L'exploit est de taille, la performance à saluer: même séparés, les frères Gallagher parviennent à mobiliser l'opinion avec leurs frasques désormais légendaires. Mercredi soir au Paléo festival de Nyon, le groupe Oasis n'a pas failli à sa règle hautaine en quittant la scène après vingt minutes de concert environ. Manifestement agacé par quelques projectiles lancés en direction du groupe par une poignée de spectateurs exubérants, le chanteur Liam Gallagher a choisi de mettre fin à l'un des événements les plus attendus du festival. Non sans avoir au préalable adressé aux dizaines de milliers de spectateurs présents devant la grande scène un geste d'insulte à l'anglaise, index et majeur levés.

Un incident déplorable pour le festival, qui s'inscrit dans une suite ininterrompue de débordements répercutés depuis le début de l'été par la presse anglaise. Absent de la tournée européenne depuis le mois de mai, Noel Gallagher (guitariste et principal compositeur du groupe) avait ainsi renoncé à accompagner son frère sur les scènes du continent à la suite d'une prise de bec mémorable survenue lors du dernier concert parisien d'Oasis. Dans l'intervalle, la séparation très médiatique du couple formé à la ville par Liam et Patsy Kensit s'est envenimée lorsque le chanteur, vidant son sac en plein concert londonien samedi dernier, a qualifié son ex de «s....» et le stade de Wembley de «shithole» («trou à m…»).

Tout avait pourtant bien commencé pour le groupe de Manchester mercredi soir à Paléo. En coulisses, l'ambiance était bonne et le groupe disposé à donner un bon concert, selon les dires de Daniel Rossellat lors de la conférence de presse tenue à la suite de l'incident. Investissant la scène au son de son dernier single «Go Let It Out», Oasis s'est même montré relativement communicatif, Liam adressant, dans un anglais certes difficile d'accès, quelques commentaires au public nyonnais. Eternel poseur à l'arrogance proverbiale, le chanteur s'est vite révélé la principale attraction d'une formation par ailleurs poussive, parcourant d'un timbre admirablement voilé quelques grands moments du répertoire d'Oasis comme «Supersonic» ou «Shaker Maker».

Bien vite, cependant, l'ambiance tourne au vinaigre lorsque Liam se voit légèrement aspergé par un verre d'eau projeté sur la scène. Quelques échauffourées verbales plus loin, le groupe quitte une première fois la scène, sous les huées du public. De retour au micro, les quelques mots crus du chanteur ne sont pas de nature à calmer les spectateurs les plus échauffés, qui poursuivent leur travail de sape.
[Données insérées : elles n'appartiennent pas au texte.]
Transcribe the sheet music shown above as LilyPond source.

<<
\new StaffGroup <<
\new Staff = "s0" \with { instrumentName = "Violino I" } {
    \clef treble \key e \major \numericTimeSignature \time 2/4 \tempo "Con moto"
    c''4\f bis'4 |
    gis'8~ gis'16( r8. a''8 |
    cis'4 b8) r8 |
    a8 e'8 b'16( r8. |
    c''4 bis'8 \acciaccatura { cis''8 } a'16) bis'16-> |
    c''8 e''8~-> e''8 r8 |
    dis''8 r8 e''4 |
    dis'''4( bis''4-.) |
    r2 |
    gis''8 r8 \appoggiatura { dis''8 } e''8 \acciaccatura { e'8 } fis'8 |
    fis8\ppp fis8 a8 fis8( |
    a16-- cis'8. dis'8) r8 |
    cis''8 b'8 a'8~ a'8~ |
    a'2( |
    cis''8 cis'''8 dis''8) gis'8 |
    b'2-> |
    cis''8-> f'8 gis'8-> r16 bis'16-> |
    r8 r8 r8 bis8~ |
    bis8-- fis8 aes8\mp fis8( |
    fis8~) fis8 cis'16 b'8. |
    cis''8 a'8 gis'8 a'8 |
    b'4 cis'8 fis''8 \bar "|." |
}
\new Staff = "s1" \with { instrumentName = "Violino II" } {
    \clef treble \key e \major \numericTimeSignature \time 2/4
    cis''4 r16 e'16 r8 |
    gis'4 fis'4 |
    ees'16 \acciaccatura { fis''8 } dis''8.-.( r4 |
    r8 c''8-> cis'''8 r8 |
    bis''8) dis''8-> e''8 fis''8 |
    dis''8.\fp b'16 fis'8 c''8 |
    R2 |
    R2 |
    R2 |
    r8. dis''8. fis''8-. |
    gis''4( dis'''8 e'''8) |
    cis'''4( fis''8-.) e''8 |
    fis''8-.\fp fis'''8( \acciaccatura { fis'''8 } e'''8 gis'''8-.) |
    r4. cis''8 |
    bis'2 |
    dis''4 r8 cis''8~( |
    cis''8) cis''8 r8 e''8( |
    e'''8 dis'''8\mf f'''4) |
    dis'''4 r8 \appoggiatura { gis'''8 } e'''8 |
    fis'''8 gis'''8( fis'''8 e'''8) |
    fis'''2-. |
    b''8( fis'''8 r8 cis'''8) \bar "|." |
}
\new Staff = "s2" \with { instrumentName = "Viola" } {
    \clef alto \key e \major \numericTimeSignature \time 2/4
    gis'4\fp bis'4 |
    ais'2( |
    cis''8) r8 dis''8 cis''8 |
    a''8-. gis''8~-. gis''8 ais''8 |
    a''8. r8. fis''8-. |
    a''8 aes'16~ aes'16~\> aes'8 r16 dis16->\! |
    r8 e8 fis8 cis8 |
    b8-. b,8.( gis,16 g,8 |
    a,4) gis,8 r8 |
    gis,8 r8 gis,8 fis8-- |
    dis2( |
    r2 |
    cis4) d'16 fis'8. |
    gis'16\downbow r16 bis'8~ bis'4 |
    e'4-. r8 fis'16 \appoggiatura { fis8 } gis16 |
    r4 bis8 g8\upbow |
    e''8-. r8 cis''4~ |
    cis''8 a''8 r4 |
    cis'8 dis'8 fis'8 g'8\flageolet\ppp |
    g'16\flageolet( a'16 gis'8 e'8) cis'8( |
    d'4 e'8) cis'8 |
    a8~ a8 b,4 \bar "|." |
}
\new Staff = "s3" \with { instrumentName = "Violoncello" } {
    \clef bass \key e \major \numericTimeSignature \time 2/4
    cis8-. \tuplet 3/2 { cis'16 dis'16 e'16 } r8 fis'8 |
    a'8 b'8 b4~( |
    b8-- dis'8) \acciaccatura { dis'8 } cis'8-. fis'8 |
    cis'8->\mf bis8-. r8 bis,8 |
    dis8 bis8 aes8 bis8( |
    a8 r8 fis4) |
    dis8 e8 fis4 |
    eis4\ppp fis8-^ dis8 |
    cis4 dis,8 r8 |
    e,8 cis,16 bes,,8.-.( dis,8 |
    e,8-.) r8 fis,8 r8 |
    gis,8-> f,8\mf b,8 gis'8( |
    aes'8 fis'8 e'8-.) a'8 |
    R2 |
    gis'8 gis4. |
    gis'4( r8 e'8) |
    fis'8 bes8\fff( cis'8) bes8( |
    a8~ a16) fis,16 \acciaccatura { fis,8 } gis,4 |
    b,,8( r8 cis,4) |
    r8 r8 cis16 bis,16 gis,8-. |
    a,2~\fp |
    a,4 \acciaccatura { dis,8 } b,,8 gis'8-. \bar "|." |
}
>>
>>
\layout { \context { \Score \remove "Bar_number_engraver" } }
Bouteilles et pièces de monnaie selon le communiqué de presse du groupe, les projectiles utilisés n'auraient été, selon Daniel Rossellat, que quelques «ballons remplis d'eau».

«Enfants gâtés»

Pour le directeur du festival, le forfait d'Oasis relève avant tout d'une «attitude d'enfants gâtés». «A aucun moment, poursuit-il, la sécurité du groupe n'a été mise en danger.» Là se situe pourtant la pierre d'achoppement des négociations conduites par les organisateurs du festival pour tenter, en vain, de faire remonter le groupe sur scène. «Oasis a cédé à une sorte de psychose, s'imaginant qu'il y avait des hooligans parmi le public nyonnais, et a même été jusqu'à appeler l'ambassade d'Angleterre pour assurer sa sécurité.»

De mémoire de Paléo, pareil cas ne s'était encore jamais présenté. Un hasard heureux, sans doute, si l'on considère combien l'histoire des musiques populaires s'est nourrie de ces frasques de stars caractérielles, des colères de Frank Zappa aux exigences tyranniques de Keith Jarrett. En invitant Oasis à Nyon, le Paléo festival a pris sciemment le risque d'offrir au groupe anglais, dont la réputation outre-Manche n'est pas des meilleures, l'occasion de se frotter à un public exigeant. Ce qui, pour une formation dont l'ego croit de manière inversement proportionnelle à sa crédibilité artistique, n'est manifestement plus tolérable.